Top of Entries supplied

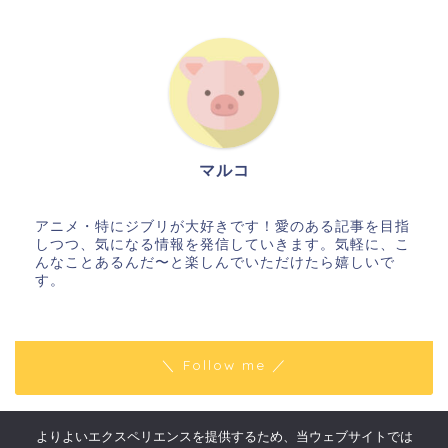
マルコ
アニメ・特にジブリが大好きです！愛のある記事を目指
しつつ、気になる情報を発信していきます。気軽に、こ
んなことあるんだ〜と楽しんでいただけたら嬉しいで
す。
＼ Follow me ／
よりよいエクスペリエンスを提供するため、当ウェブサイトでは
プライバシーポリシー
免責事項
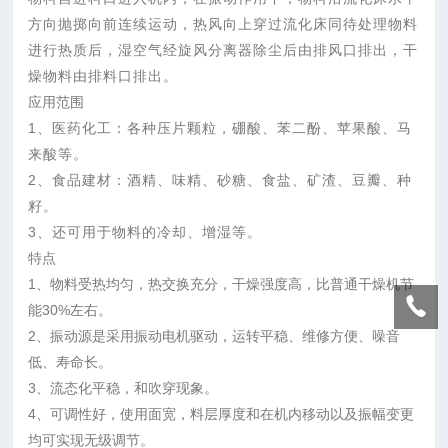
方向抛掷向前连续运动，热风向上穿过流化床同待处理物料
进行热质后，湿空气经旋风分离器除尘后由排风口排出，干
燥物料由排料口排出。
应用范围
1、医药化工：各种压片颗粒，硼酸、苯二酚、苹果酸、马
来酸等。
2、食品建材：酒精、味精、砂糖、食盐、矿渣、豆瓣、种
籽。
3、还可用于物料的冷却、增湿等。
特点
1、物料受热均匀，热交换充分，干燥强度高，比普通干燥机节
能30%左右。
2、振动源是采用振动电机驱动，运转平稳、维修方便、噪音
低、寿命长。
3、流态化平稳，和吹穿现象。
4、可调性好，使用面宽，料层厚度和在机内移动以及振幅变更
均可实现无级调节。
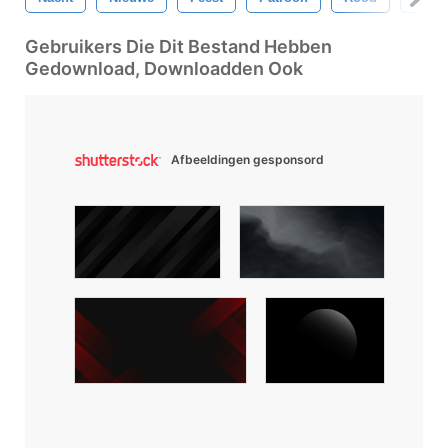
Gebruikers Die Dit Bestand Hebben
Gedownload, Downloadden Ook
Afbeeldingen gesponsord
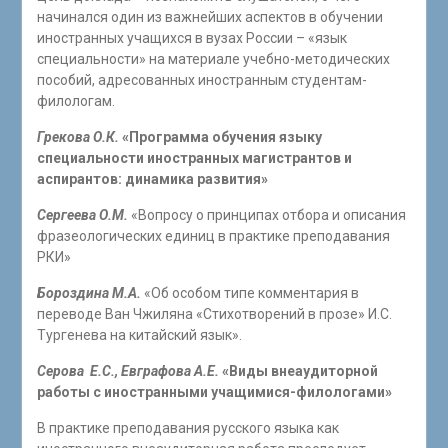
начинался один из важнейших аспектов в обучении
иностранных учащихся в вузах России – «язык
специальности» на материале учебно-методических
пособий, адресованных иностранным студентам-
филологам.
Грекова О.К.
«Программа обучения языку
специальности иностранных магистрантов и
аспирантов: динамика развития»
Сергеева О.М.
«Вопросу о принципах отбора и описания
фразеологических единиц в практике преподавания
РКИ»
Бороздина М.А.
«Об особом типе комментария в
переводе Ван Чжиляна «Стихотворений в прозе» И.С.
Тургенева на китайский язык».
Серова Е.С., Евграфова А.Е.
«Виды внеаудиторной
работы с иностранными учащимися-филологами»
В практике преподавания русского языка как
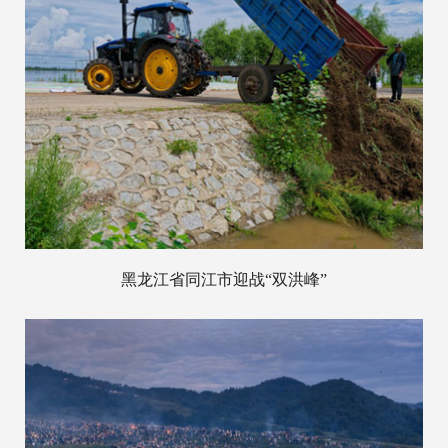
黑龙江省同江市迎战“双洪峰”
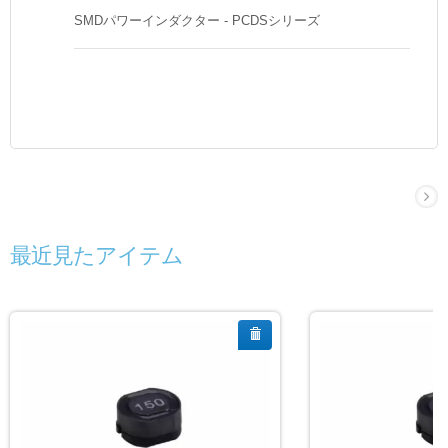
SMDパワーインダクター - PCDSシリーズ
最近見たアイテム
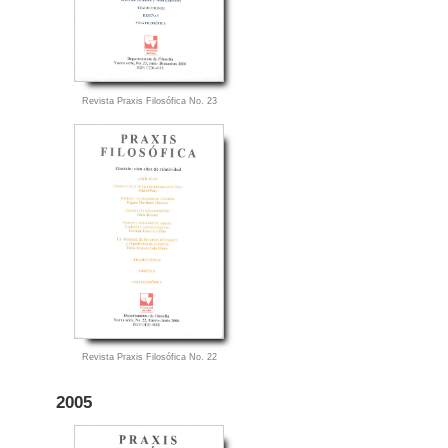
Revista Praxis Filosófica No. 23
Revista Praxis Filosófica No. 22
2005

Bottom of Entries supplied

## Instruction
Identify every line in the data above that contains the word "Filosófica", and copy each of those lines.

## Answer for this exercise
Revista Praxis Filosófica No. 23
Revista Praxis Filosófica No. 22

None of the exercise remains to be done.